L’insécurité qui affecte le Burkina Faso depuis 2015 impacte aujourd’hui tous les secteurs d’activités de l’économie burkinabè. Au point que la croissance du pays est passée de 6,9% en 2021 à 2,7% en 2022. De ces secteurs d’activités économiques, celui de la prostitution à Ouagadougou a aussi pris un gros coup. La fréquentation des lieux par les clients potentiels a beaucoup baissé, à en croire certaines filles de « joie » et de managers rencontrés en fin février 2023.

La maison sombre de Kouritenga

Mardi 28 février 2023, il est 22 heures à Kouritenga, quartier périphérique de la capitale Ouagadougou. Destination, une habitation qui se distingue des autres. Et pour cause, c’est le seul lieu qui est totalement sombre sur l’alignement. A peine dans le parking que les clients sont accostés par des jeunes filles aux tenues provocantes.  Elles mâchent toutes du chewing-gum et parlent un anglais proche de celui d’un pays de la sous-région, Nigeria. Dans le hall, une odeur ocre qui pique le nez, et de la musique à plein les baffles et un barman qui réduit le temps d’attente en servant de l’alcool, au choix.
----------
◆ **Les consignes**
a – Recopiez mot pour mot un passage de l'extrait sur l'insécurité au Burkina Faso : commencez aux mots « Mardi 28 février » et arrêtez-vous après « l’alcool, au choix. ».
b – D'après l'extrait sur l'insécurité au Burkina Faso, répondez brièvement :
(i) À combien la croissance du pays est-elle passée en 2022 ?
(ii) Quel jour et à quelle heure la scène de Kouritenga a-t-elle lieu ?
(iii) Que mâchent toutes les jeunes filles du parking ?
----------
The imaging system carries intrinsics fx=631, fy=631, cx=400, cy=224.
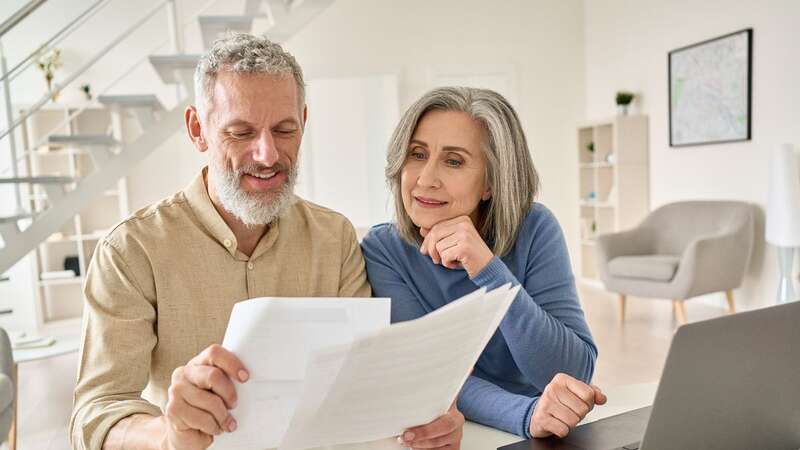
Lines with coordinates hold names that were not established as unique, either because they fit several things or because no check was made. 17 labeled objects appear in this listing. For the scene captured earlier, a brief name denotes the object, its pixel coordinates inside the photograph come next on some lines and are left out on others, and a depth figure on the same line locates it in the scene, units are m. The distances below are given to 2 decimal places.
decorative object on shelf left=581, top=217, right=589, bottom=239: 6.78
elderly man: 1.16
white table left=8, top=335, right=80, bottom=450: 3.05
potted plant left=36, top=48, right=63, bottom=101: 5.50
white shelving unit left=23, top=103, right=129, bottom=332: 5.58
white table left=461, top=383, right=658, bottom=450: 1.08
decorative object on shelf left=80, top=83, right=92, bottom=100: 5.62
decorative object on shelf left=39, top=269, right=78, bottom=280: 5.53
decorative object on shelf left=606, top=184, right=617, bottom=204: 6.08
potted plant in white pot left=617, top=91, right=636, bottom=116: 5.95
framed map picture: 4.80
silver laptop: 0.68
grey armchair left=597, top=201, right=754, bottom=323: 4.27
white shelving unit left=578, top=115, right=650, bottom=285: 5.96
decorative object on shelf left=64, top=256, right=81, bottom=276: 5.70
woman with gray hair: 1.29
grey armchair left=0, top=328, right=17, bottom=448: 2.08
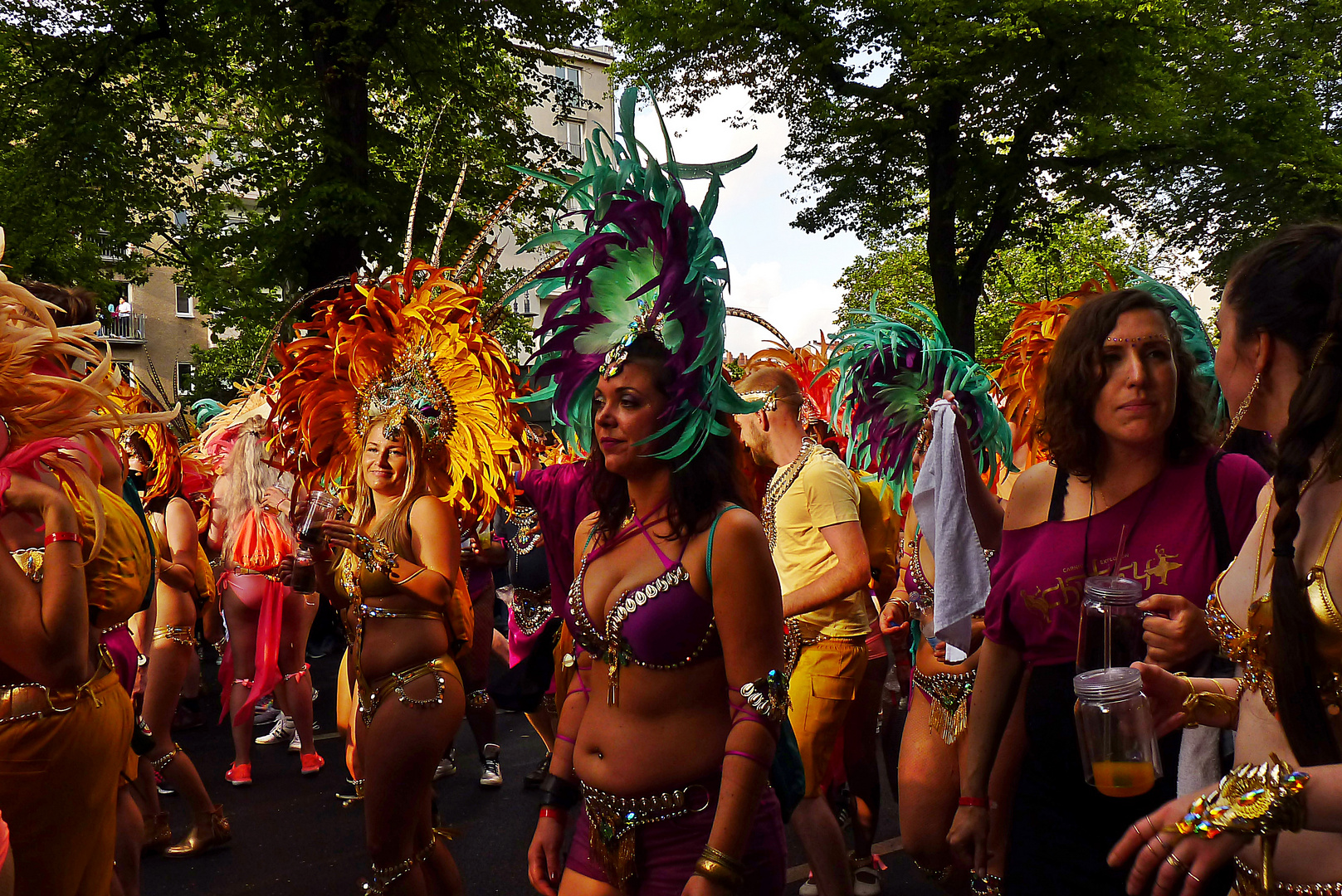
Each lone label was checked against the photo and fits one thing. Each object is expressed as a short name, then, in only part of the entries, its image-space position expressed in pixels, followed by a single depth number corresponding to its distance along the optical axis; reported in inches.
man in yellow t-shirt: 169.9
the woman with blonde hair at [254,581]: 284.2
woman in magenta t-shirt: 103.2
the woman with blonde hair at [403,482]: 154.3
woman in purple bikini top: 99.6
----------
◆ **Corrigé de l'exercice**
a –
Mardi 28 février 2023, il est 22 heures à Kouritenga, quartier périphérique de la capitale Ouagadougou. Destination, une habitation qui se distingue des autres. Et pour cause, c’est le seul lieu qui est totalement sombre sur l’alignement. A peine dans le parking que les clients sont accostés par des jeunes filles aux tenues provocantes.  Elles mâchent toutes du chewing-gum et parlent un anglais proche de celui d’un pays de la sous-région, Nigeria. Dans le hall, une odeur ocre qui pique le nez, et de la musique à plein les baffles et un barman qui réduit le temps d’attente en servant de l’alcool, au choix.

b –
(i) À 2,7 %.
(ii) Le mardi 28 février 2023, à 22 heures.
(iii) Du chewing-gum.